*WHAT IS REQUIRED*
Write out again, exactly, the lines below starting at the one with "43: (795, 187, 7.91)" and ending at the one with "61: (654, 125, 9.49)".

*Dataset entries*
------------------------------

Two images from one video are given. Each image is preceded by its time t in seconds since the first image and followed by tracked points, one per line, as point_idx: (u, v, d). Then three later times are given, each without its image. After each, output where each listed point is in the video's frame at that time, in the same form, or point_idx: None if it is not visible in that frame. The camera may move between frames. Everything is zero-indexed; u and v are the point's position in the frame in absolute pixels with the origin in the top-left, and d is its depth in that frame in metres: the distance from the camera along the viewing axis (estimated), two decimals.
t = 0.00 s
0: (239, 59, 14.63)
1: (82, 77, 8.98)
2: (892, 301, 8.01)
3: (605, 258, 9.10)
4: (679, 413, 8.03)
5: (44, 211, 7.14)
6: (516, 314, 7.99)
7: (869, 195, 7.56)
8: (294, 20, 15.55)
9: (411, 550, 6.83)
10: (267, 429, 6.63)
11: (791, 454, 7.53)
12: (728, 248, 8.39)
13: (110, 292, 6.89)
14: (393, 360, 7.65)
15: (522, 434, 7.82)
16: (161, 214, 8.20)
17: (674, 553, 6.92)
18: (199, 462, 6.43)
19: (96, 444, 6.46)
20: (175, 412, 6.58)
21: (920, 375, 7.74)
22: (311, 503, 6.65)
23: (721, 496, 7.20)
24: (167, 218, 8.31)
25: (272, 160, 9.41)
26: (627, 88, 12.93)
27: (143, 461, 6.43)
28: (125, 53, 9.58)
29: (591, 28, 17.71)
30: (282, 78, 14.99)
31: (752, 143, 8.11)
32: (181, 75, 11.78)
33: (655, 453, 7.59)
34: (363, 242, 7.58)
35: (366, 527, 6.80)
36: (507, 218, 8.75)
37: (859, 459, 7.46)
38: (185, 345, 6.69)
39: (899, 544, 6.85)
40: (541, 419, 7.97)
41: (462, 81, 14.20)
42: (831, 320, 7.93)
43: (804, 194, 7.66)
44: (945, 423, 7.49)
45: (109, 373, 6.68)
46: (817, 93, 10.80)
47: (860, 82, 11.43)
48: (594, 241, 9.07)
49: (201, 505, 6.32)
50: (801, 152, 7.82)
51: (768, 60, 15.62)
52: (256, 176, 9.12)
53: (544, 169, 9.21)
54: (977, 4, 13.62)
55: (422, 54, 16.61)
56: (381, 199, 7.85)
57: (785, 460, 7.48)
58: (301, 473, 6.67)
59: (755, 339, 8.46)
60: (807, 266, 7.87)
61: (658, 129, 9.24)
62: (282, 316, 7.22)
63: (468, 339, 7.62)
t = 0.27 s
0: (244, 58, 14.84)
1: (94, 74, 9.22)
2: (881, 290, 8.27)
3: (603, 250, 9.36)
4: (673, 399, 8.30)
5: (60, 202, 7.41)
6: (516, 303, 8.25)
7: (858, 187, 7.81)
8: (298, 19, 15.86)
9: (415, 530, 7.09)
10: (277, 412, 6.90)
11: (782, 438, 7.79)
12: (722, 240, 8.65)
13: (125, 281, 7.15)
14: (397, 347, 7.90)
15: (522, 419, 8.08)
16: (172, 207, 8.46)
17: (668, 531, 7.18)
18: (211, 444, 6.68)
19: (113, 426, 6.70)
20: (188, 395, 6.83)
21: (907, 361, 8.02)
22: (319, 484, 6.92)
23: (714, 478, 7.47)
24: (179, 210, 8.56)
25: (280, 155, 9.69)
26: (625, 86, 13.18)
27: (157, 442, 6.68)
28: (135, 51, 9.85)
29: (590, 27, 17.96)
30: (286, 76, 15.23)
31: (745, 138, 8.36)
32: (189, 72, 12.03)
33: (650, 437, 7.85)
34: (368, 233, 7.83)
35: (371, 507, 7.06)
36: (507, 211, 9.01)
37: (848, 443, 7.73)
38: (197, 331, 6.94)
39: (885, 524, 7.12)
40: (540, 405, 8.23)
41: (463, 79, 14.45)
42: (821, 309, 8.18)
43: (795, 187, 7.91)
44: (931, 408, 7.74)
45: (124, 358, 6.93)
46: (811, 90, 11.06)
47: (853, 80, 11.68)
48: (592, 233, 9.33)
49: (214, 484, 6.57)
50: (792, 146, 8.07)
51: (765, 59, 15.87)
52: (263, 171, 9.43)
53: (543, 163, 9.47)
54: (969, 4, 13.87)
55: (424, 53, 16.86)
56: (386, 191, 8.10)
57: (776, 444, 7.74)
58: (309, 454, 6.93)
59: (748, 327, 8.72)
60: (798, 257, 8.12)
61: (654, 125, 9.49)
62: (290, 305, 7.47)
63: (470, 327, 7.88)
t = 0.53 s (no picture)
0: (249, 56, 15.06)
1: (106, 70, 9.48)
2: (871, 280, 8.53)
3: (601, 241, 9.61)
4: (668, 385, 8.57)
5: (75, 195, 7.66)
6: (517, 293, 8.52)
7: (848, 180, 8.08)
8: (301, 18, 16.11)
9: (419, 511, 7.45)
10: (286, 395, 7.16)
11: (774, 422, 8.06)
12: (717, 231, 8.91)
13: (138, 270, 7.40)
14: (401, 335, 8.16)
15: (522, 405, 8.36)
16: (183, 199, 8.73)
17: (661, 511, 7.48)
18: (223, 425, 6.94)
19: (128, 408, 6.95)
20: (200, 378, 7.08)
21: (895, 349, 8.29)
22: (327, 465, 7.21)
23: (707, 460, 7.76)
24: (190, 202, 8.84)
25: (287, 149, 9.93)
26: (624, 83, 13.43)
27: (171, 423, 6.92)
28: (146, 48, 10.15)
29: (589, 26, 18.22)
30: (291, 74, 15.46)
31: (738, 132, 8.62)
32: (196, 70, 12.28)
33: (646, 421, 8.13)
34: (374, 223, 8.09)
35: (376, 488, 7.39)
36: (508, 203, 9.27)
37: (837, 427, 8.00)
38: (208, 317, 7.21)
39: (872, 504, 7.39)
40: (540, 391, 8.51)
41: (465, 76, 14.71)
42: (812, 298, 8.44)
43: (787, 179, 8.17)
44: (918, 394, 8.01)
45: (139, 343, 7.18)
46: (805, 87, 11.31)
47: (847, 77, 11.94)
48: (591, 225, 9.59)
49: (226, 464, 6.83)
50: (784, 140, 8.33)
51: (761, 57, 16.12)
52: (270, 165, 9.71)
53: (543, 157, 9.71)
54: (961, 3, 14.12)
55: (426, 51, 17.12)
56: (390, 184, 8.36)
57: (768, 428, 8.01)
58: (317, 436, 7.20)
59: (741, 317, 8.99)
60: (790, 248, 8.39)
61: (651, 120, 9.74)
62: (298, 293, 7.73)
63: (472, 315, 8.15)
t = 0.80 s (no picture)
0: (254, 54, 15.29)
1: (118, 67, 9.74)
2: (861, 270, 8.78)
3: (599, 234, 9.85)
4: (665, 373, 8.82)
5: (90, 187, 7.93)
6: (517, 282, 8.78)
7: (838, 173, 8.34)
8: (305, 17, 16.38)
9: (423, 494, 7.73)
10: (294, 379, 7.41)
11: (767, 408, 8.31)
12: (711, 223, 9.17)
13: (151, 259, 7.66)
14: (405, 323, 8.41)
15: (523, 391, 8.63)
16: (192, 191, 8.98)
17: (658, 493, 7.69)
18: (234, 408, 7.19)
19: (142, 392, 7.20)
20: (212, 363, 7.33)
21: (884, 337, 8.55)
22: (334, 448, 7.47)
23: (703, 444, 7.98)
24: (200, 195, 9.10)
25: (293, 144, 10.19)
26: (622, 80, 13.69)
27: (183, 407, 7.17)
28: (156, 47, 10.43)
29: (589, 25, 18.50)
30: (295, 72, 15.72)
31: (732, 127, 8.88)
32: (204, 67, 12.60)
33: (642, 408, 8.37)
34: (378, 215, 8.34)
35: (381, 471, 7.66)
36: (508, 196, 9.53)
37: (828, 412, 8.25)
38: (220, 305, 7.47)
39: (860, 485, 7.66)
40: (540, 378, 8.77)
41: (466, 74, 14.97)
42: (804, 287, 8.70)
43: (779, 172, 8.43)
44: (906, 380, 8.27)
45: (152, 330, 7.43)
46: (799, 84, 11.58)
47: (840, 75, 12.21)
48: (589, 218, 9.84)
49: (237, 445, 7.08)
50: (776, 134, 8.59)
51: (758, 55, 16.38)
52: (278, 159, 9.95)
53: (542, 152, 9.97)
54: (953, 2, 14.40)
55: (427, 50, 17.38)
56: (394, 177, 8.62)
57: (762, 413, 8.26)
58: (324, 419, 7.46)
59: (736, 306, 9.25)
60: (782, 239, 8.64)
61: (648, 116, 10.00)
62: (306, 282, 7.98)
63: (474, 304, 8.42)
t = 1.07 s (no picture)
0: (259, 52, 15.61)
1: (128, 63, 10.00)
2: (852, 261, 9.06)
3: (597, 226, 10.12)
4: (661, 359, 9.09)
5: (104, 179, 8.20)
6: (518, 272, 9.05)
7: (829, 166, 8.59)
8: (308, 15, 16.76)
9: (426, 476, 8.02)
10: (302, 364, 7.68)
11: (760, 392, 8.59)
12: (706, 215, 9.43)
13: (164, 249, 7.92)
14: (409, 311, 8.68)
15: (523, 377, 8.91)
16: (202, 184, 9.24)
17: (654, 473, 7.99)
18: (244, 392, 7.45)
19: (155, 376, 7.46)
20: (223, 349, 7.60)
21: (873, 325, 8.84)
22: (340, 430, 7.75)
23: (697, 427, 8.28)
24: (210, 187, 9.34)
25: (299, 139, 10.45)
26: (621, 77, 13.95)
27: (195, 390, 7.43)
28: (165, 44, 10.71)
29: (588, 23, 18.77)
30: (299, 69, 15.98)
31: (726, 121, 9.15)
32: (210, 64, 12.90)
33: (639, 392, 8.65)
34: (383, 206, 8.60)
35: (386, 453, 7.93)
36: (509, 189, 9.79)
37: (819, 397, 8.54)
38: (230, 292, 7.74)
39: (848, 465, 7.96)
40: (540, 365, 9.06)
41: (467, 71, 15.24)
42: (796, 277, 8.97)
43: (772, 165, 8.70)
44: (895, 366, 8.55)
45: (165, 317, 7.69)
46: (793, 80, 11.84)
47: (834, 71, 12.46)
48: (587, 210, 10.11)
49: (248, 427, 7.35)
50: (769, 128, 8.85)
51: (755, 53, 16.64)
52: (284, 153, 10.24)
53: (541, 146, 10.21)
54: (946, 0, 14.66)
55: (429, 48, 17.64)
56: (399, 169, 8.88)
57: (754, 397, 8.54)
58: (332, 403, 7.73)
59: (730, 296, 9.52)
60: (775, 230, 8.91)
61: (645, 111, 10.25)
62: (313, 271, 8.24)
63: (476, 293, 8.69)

------------------------------

*TASK SOLUTION*
43: (795, 187, 7.91)
44: (931, 408, 7.74)
45: (124, 358, 6.93)
46: (811, 90, 11.06)
47: (853, 80, 11.68)
48: (592, 233, 9.33)
49: (214, 484, 6.57)
50: (792, 146, 8.07)
51: (765, 59, 15.87)
52: (263, 171, 9.43)
53: (543, 163, 9.47)
54: (969, 4, 13.87)
55: (424, 53, 16.86)
56: (386, 191, 8.10)
57: (776, 444, 7.74)
58: (309, 454, 6.93)
59: (748, 327, 8.72)
60: (798, 257, 8.12)
61: (654, 125, 9.49)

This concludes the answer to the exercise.